Wednesday, April 9, 2014

Book Review: Blackmoore by Julianne Donaldson (Whitney Finalist 2013)

Title: Blackmoore
Author: Julianne Donaldson
Enjoyment Rating: ***
Source: Digital Copy
This book would be rated: PG

Most young women are, from time to time, embarrassed by their families. But Kate Worthington is mortified by the behavior of hers. Her sister eloped last year. Her mother carries on scandalous flirtations with men who are not her husband. And everyone in England seems to know about it, and hold it against Kate. As a result, Kate has decided that she will never marry-- instead she will go to India with an aunt, but first, she wants to visit Blackmoore, the home of her childhood friend Henry. Kate's mother agrees that her daughter can go to India on one condition-- that she secure three marriage proposals during her time at Blackmoore. So Kate sets out to accomplish that goal.

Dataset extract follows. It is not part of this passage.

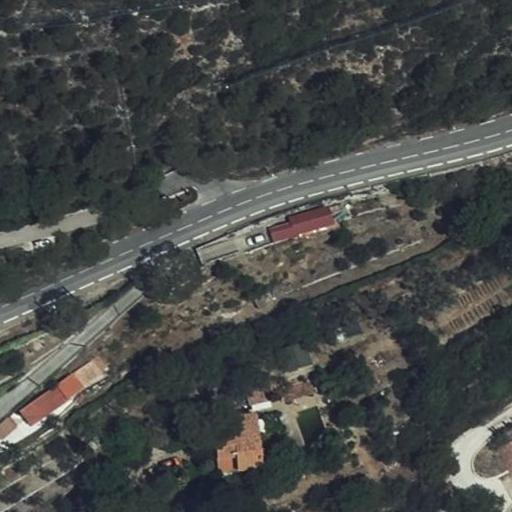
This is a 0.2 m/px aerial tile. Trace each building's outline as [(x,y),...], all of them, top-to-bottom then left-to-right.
[(290,234),(332,223),(327,206),(289,216),(290,222),(269,227),(273,241),(290,236),(290,234)] [(304,341),(276,350),(283,372),(311,363),(304,341)] [(97,360),(106,372),(114,367),(105,354),(97,360)] [(74,394),(106,372),(97,360),(77,373),(78,375),(43,398),(53,412),(76,397),(74,394)] [(271,402),(268,388),(236,394),(240,411),(264,407),(264,404),(271,402)] [(37,423),(53,412),(43,398),(28,409),(37,423)] [(262,470),(259,414),(213,418),(216,473),(262,470)] [(0,430),(6,438),(21,425),(13,416),(0,426),(0,430)] [(511,465),(511,440),(502,446),(511,465)]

A few weeks ago my daughter Maren, who is seven, asked me a question: "Mom, why is it that Frozen is set in the past, and everyone wears dresses and rides horses, but everyone acts and talks like they're from our time?" Of course, Maren is one perceptive and precocious girl, and she got me thinking. I was reading Blackmoore at the time, and the "problem" she presented with Frozen is one that seems to plague historical romances, and especially seems present in Blackmoore. I think historical novels are tricky, because they put readers back into a certain time and place, with certain social conventions, and manners of speech. Sometimes an author will, for example, work so hard at accurately portraying Renaissance dialect that it gets in the way of the story. We have a problem with some of the stories in the bible because men and women don't follow the same roles they did back then, and it's also a challenge for authors not to plop a modern heroine into a historical novel. Unfortunately, that's what I think that's what Donaldson does in Blackmoore. Kate (which seems like such a modern version of Katherine) wants what modern girls want-- freedom to live and travel and experience life freely. And while I can understand that she comes to this approach both from the bad examples of her mother and sister and some kind of altruistic sense of love for Henry, it's interesting to me that she doesn't seem to have a sense of self-preservation beyond the trip to India. This was an intriguing novel that kept my attention, but sometimes that attention was drawn to the historical v. modern problems that the story presents.